Dr. Stephen A. Erickson has worked as a medical examiner at the state crime lab since 2007 and he conducted the examination and autopsy of Torres’ son, Isaiah. After explaining his credentials, career and professional responsibilities, Dr. Erickson moved on to the specific topic of his examination of the boy.

He described numerous clear injuries and wounds, and said that “no reasonable person” would have ignored these. After explaining that he sees from four-to-eight deaths annually due to child abuse.

He then called this particular instance “one of the worst” he has seen during his career. Defense attorney Jeff Rosenzweig immediately called for a sidebar. After speaking briefly with the attorneys, Judge Brad Karren sent the jury out and called a recess.

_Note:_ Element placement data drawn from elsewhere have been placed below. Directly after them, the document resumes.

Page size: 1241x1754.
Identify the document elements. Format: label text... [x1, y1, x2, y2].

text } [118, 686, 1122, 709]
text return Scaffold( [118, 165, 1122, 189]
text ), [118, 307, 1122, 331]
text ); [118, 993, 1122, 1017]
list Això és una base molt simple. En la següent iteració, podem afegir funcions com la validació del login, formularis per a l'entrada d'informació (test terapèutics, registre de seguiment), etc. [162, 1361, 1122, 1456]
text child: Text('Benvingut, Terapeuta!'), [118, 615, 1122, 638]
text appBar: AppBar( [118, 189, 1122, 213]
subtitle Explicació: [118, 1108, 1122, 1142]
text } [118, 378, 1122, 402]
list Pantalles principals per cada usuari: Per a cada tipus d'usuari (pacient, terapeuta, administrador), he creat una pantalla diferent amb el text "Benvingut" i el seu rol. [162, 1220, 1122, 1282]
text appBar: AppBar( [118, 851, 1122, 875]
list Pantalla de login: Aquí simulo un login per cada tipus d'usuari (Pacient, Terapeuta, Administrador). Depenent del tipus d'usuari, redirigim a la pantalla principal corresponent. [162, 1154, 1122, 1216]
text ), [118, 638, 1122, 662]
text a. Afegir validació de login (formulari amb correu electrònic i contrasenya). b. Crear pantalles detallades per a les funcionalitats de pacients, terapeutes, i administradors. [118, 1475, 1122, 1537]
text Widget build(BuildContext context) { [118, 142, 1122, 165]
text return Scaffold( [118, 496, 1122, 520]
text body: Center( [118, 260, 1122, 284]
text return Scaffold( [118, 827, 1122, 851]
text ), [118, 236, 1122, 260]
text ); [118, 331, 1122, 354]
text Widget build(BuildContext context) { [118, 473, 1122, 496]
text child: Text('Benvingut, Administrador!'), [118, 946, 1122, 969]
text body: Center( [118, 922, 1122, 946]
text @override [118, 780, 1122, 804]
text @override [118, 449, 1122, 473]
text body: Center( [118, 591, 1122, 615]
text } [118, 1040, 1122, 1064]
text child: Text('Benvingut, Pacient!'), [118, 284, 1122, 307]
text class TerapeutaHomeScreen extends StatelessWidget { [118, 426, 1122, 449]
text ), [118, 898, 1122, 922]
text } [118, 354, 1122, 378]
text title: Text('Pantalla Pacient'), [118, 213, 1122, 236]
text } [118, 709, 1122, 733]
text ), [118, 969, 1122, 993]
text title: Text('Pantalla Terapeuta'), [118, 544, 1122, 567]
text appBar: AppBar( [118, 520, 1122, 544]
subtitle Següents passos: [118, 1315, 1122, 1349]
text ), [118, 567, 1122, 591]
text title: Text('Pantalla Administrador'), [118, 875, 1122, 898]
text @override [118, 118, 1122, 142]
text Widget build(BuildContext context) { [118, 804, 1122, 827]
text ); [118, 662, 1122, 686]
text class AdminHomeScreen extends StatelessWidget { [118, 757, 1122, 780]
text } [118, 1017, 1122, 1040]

The defense moved for a mistrial based on the “prejudicial” statement and said that it would be “impossible to cross-examine” without seeing all of the other autopsies that the doctor had seen during his career.

Prosecutor Nathan Smith said that there was “no intent” to elicit any prejudicial statement, and that calling a mistrial would be a “drastic remedy.” Judge Karren returned to his chambers to consider the matter and he invited both sides to present relevant case law to the court.